Hello hungry peoples,
Today we are discovering the joy that is Polish food. I have until recently been quite the novice. I had never even had a pierogi. I had only read about them and imagined them in my food filled dreams. A few trips to the White Eagle Polish Club soon fixed that. Now my tummy has seen so very, very many. Result? I am a much happier and rotund person.
The Polish Club has been kicking around since the 70’s when it was designed by some shmancy pants Italian architect. It doesn’t seem to have changed much since then which gives it this lovely retro homey vibe. It is also pretty casual. We even took the kids for an early dinner and it didn’t feel too awkward.

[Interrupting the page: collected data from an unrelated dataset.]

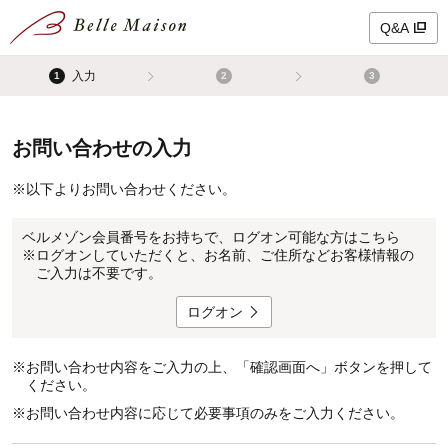
Q&A
入力
1
2
3
お問い合わせの入力
※
以下よりお問い合わせください。
ベルメゾン会員番号をお持ちで、ログオン可能な方はこちら
※
ログオンしていただくと、お名前、ご住所などお客様情報の
ご入力は不要です。
ログオン
※
お問い合わせ内容をご入力の上、「確認画面へ」ボタンを押して
ください。
※
お問い合わせ内容に応じて必要事項のみをご入力ください。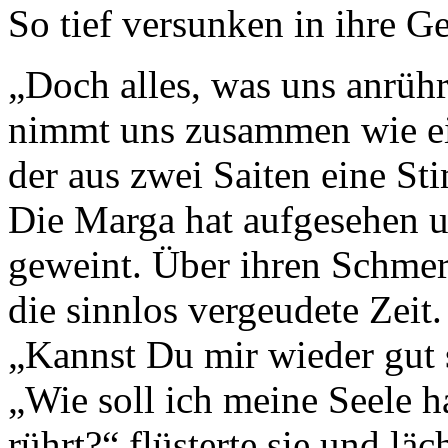
So tief versunken in ihre G
„Doch alles, was uns anrühr
nimmt uns zusammen wie ei
der aus zwei Saiten eine St
Die Marga hat aufgesehen u
geweint. Über ihren Schme
die sinnlos vergeudete Zeit.
„Kannst Du mir wieder gut s
„Wie soll ich meine Seele ha
rührt?“ flüsterte sie und l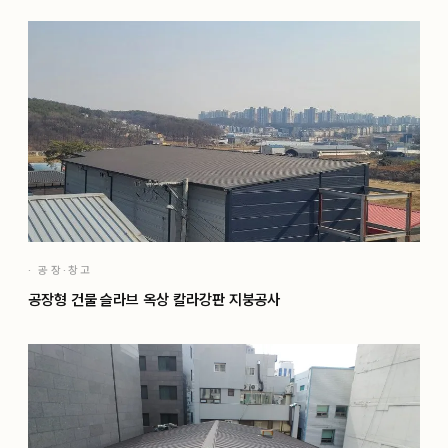
· 공장·창고
공장형 건물 슬라브 옥상 칼라강판 지붕공사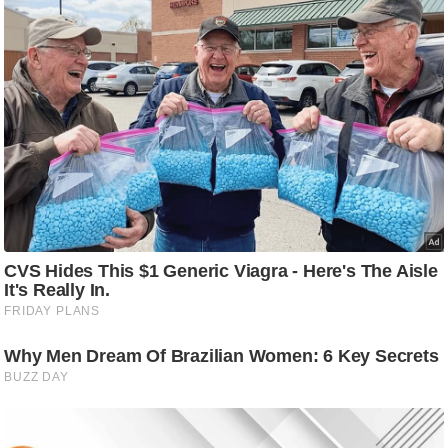
ष
ण
स
म
सा
म
यि
क
मा
तृ
भू
मि
स्तं
भ
ए
म
.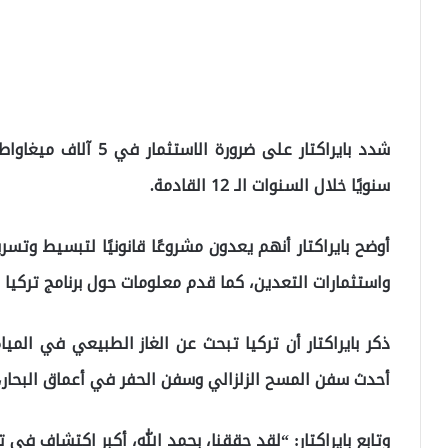
شدد بايراكتار على ضرور
سنويًا خلال السنوات الـ 12 القادمة.
أوضح بايراكتار أنهم يعدون مشروعًا قانونيًا لتبسيط وت
واستثمارات التعدين، كما قدم معلومات حول برنامج تركيا 
أحدث سفن المسح الزلزالي وسفن الحفر في أعماق البحار
وتابع بايراكتار: “لقد حققنا، بحمد الله، أكبر اكتشاف في تار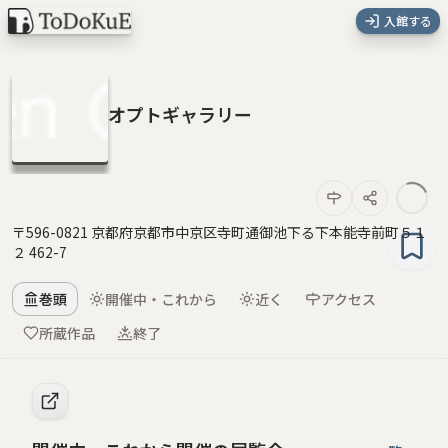
入館する
オプトギャラリー
〒596-0821 京都府京都市中京区寺町通御池下る下本能寺前町５１
２ 462-7
巻頭
開催中・これから
近く
アクセス
所蔵作品
終了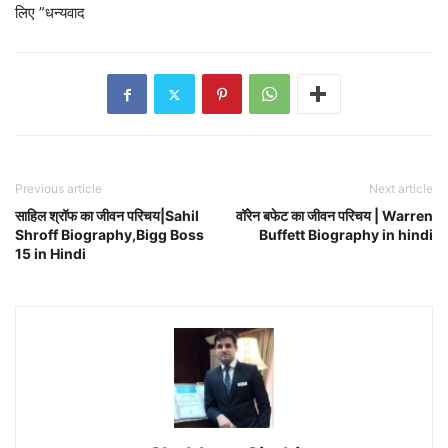
लिए ”धन्यवाद
Previous article
Next article
साहिल श्रॉफ का जीवन परिचय|Sahil
वॉरेन बफेट का जीवन परिचय | Warren
Shroff Biography,Bigg Boss
Buffett Biography in hindi
15 in Hindi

I am not sure the other patrons felt as such. People who bring kids to restaurants eh? Such a-holes.
The club comprises a bistro and a bar in the main room, with a couple smaller dining areas. Even though there is quite a lot of seating this gives it an intimate feel. The bar serves Polish beers, vodka and liqueurs (honey vodka anyone?) and the bistro serves full on authentic Polish cuisine. First lets discuss cost. This place is a bargain. Most of the smaller meals were less than $15 and the serves were generous. A good start as I could order all the food. I like eating all the food.
Polish cuisine tends to be hearty, rich and calorific, perfect for a Canberra Winter. It is generally meaty or noodly with a cabbage component. It also seems to incorporate a lot of preparation such as slow cooking or sauerkraut (also known as pickled cabbage). Another good reason for me to come to the club rather than try to make the stuff myself. My first priority was to get some pierogi in my belly. Pierogi are one of the first things you will hear about when you ask about Polish cuisine. These are dumplings, which come with a variety of fillings, pan fried and served with sour cream and bacon bits. I tried the potato and cheese pierogi. To me they tasted like asian pan fried dumplings but filled with sour cream flavoured chips. Quite tasty but not exactly a health food.
We also enjoyed some Blintz with a mushroom ragout. These are fried potato pancakes that were sadly a bit overcooked. It was a real shame as there were some great flavours and it had real potential. I did enjoy the mushroom ragout. The most disappointing dish of the night was the Golabki, a pork and beef mince filling wrapped in cabbage leaves. Nice in concept but there was a strange sour after taste that no-one seemed to be a fan of. The tomato sauce it was served in was more like a very thin soup and didn’t add much to the dish.
The veal schnitzels were redeeming. Obviously pan fried (like all schnitzels should be) and crumbed in sourdough, these were perfectly cooked with a lovely mash accompaniment. The real stand-out was the slow cooked pork knuckle. This thing was huge, with lovely tender juicy meat, a whole baked apple, caramelised cabbage and more mash. Pork and apple are just made to go together and it was a bit special. This is clearly one of their signature dishes.
The desert menu is limited. You can get ricotta fritters and…. er…ricotta fritters. They did have a special blackforest fritter available this night so we got both. The original was far superior, a kind of deep fried fluffy dumpling, more cakey than cheesy, with a hint of lemon. The blackforest version were chocolately, with a cherry syrup. Lovely but the lemony ones were just perfection!